━━ Provided entries ━━

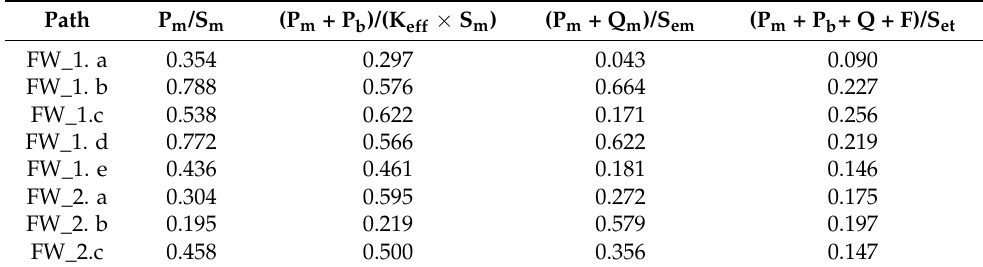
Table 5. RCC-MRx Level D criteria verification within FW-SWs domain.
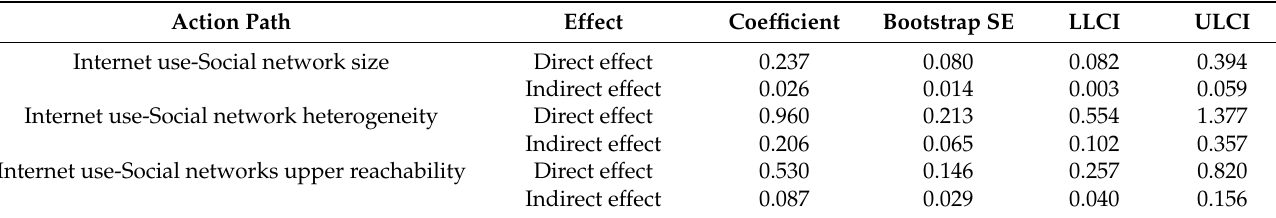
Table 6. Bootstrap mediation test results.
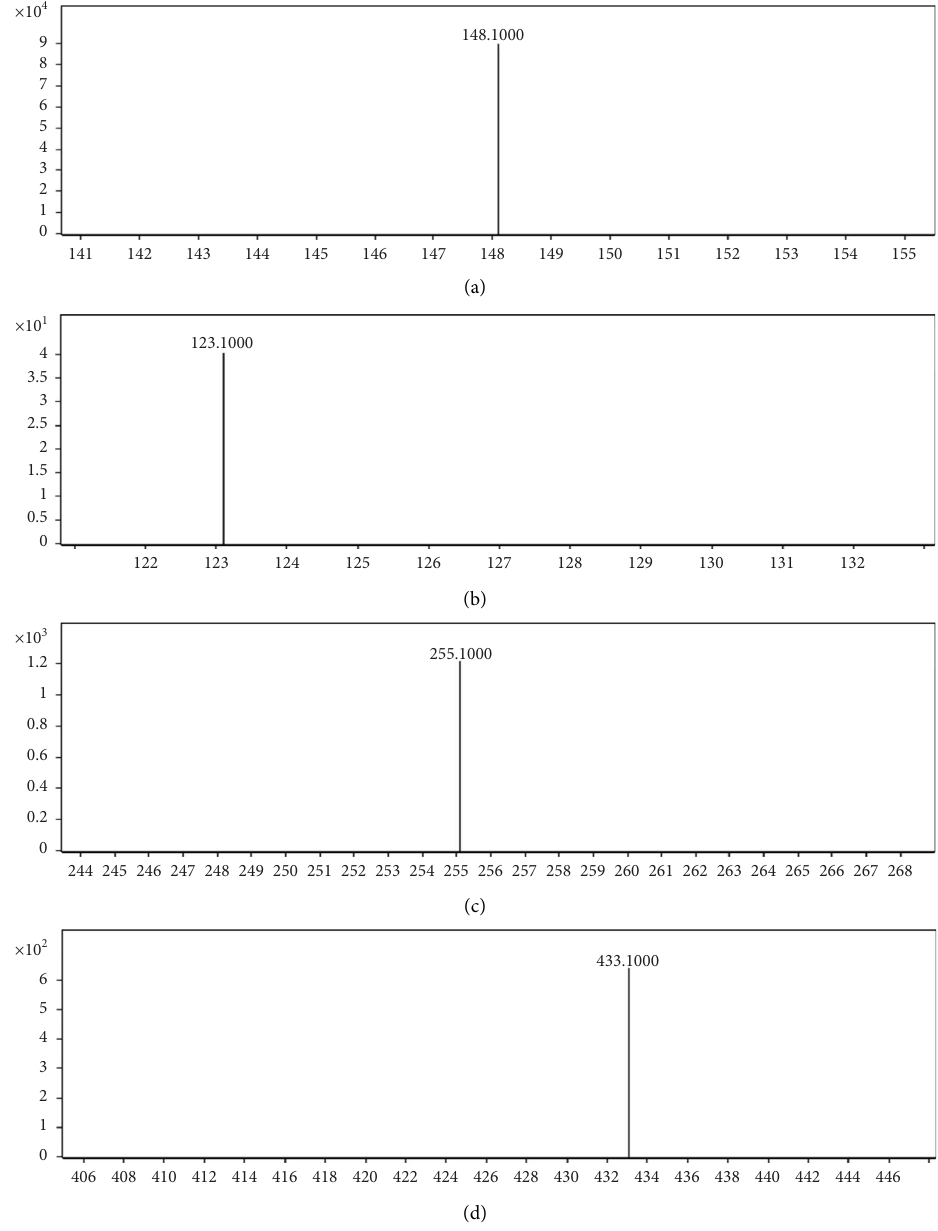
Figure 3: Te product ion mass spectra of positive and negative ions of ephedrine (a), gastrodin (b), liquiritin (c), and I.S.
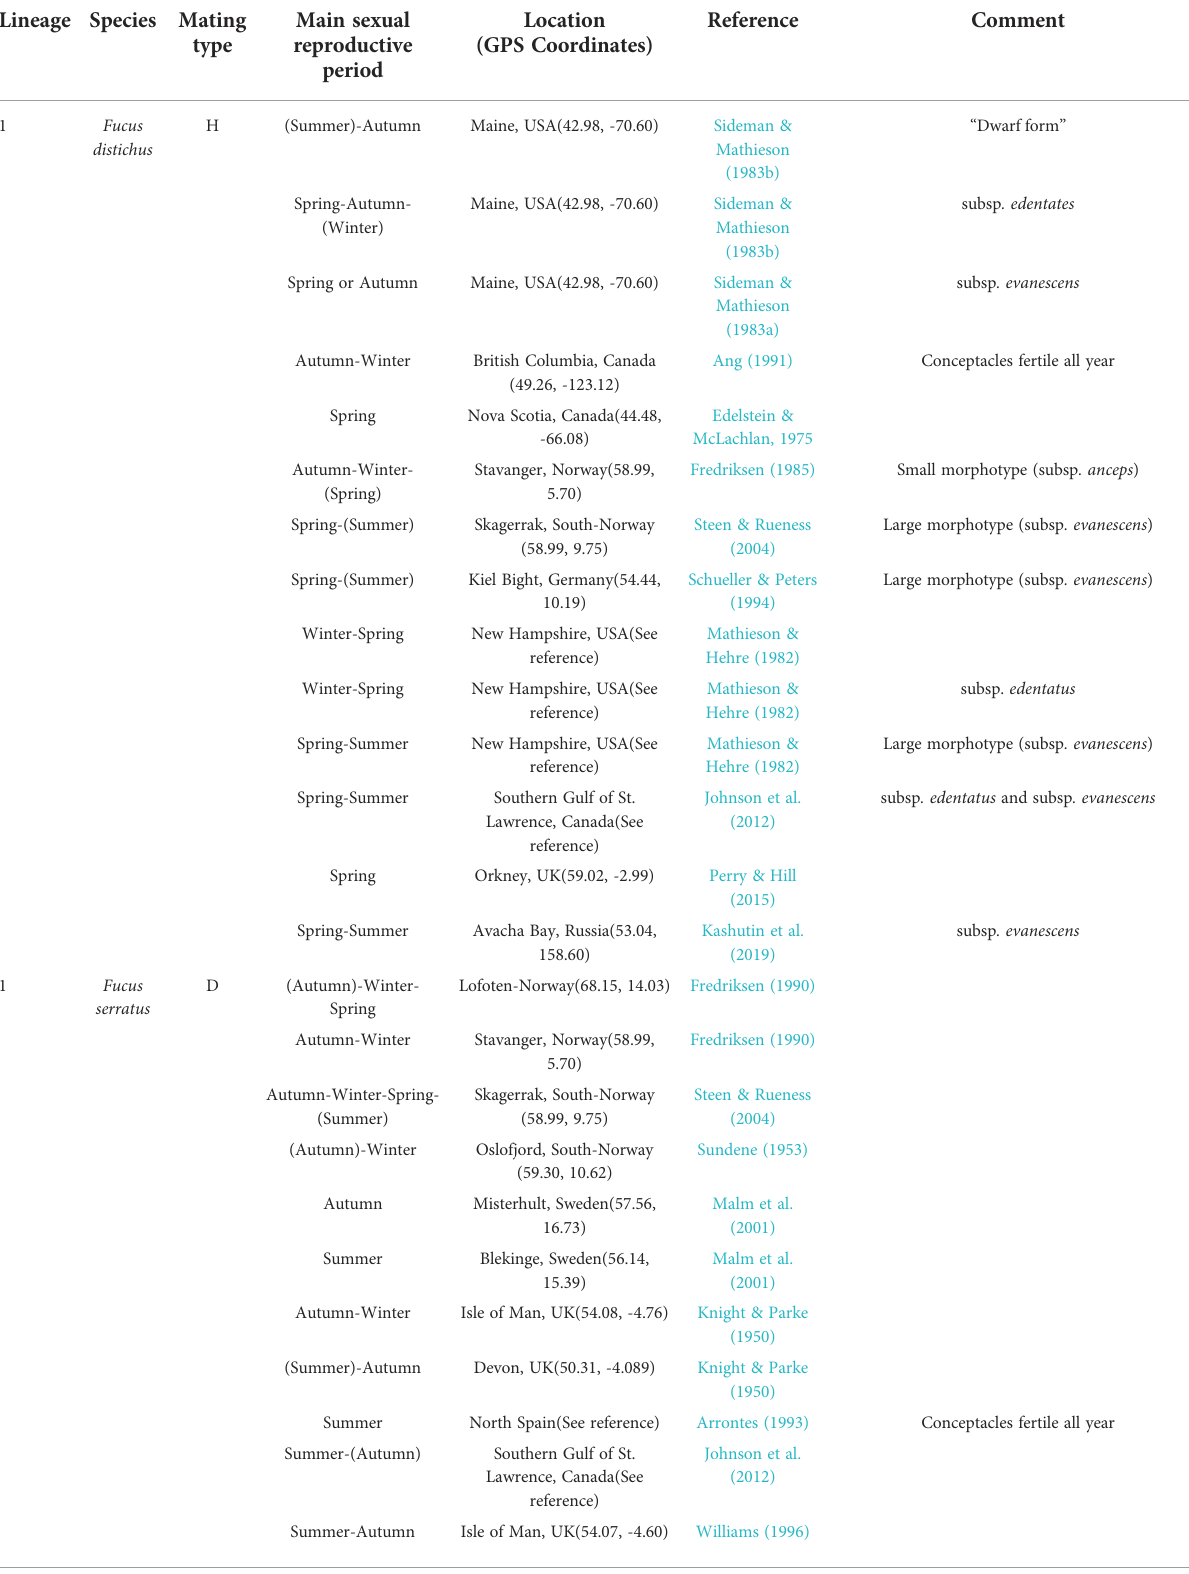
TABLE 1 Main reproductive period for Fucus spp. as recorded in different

━━━
━━ Provided entries ━━

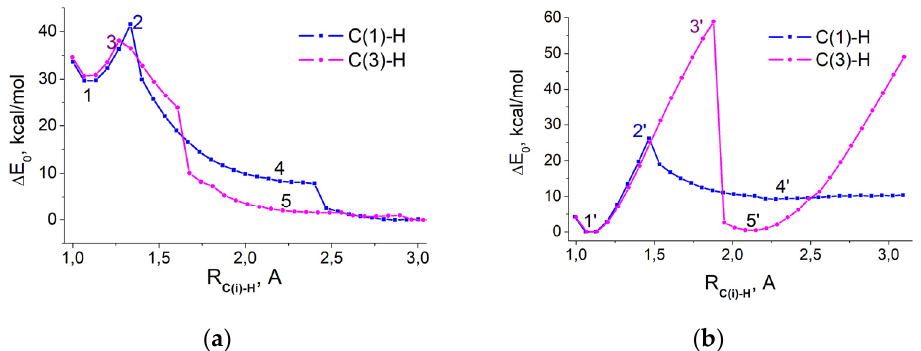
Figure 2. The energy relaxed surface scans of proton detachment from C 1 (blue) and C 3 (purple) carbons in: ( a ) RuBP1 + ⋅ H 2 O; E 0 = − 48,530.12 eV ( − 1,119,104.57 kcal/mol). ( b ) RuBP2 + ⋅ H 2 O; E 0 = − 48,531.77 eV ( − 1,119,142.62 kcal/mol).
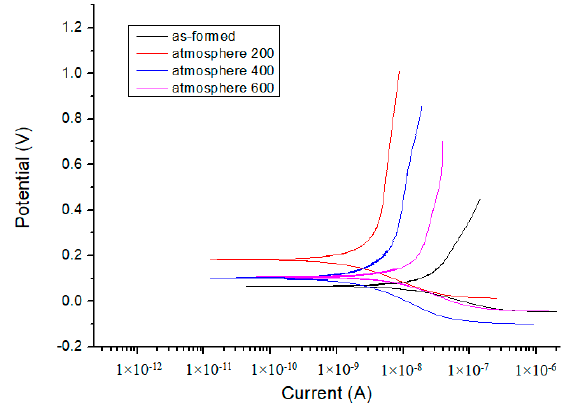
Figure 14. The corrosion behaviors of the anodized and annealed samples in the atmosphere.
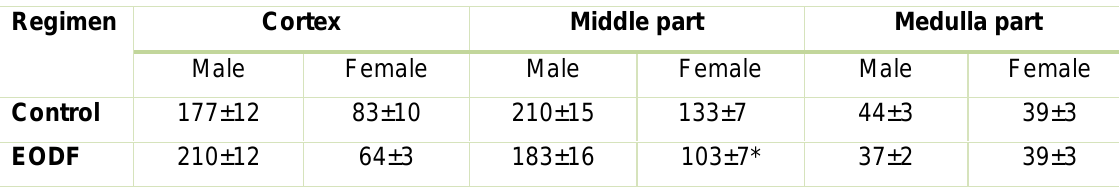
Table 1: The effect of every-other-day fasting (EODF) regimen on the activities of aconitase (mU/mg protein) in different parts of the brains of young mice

━━━

Output exactly the lines above, from the line with "Table 5. RCC-MRx" to the line with "TABLE 1 Main", both included; skip the pictures.

Table 5. RCC-MRx Level D criteria verification within FW-SWs domain.
Table 6. Bootstrap mediation test results.
Figure 3: Te product ion mass spectra of positive and negative ions of ephedrine (a), gastrodin (b), liquiritin (c), and I.S.
TABLE 1 Main reproductive period for Fucus spp. as recorded in different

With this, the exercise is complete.